Même dans les villes censées être pourvues de services de base, environ la moitié des habitants n’ont pas accès à des abris anti-missiles, selon l’ONG Adallah, qui œuvre pour protéger les droits des Palestiniens citoyens d’Israël. Dans les villages reconnus comme dans ceux qui ne le sont pas, la situation est similaire : peu ou pas de routes, d'infrastructures, d'abris ou de sirènes d’alerte. Statut légal ou non, les conditions de vie restent extrêmement précaires.
Selon Marwan Abu Frieh, coordinateur régional pour la région du Néguev et chercheur de terrain :
Ces communautés auraient besoin de plus de 12 000 abris pour être correctement protégées.” Aujourd’hui, l'ONG, aidée par d’autres organisations israéliennes et étrangères, a réussi à en rassembler seulement 350.
Face à l'absence d’aide du gouvernement israélien, des ONGs comme Adallah et des municipalités tentent de s’organiser pour installer des abris mobiles, dont le coût minimal atteint 50 000 shekels (12 à 14 000 dollars).
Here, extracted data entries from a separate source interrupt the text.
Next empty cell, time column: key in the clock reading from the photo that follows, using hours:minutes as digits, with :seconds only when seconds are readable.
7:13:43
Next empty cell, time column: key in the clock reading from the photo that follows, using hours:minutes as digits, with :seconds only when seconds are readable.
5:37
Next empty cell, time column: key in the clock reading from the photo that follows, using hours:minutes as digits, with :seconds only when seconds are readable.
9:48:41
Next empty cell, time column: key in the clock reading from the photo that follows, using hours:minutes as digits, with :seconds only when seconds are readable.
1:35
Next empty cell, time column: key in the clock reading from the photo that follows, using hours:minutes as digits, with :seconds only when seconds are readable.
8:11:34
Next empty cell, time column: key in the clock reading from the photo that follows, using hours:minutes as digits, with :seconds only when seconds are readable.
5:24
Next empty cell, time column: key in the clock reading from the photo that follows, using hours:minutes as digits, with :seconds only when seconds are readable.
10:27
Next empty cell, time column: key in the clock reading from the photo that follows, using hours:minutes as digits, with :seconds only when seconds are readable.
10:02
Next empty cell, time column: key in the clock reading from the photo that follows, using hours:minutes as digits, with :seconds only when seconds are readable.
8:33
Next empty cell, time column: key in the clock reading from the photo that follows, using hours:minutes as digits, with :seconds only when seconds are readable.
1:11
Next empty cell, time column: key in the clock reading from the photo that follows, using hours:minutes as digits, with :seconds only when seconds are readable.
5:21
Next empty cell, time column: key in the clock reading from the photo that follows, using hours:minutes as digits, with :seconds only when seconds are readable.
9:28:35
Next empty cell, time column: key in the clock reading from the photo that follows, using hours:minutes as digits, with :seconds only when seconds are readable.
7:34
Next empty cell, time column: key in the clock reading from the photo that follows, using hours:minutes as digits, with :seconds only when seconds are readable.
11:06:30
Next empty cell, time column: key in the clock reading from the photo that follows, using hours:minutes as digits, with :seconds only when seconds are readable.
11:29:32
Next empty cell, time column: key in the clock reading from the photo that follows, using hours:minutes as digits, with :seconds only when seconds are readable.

Depuis le 7 octobre, ils essaient de trouver des solutions seuls. Certains se cachent sous les ponts des autoroutes, d’autres enterrent des conteneurs dans le sol pour s’en servir comme abris pour les enfants, les personnes âgées, les mères… Beaucoup de Bédouins n’ont rien. Si tu n’as pas internet sur ton téléphone, tu ne peux même pas recevoir les alertes de sirène. Et si tu n’as pas d’abri… tu n’as aucun endroit où te réfugier. Les enfants ont peur, les hommes et les femmes aussi. Ils courent sous les ponts quand les sirènes retentissent. Certains y restent jour et nuit.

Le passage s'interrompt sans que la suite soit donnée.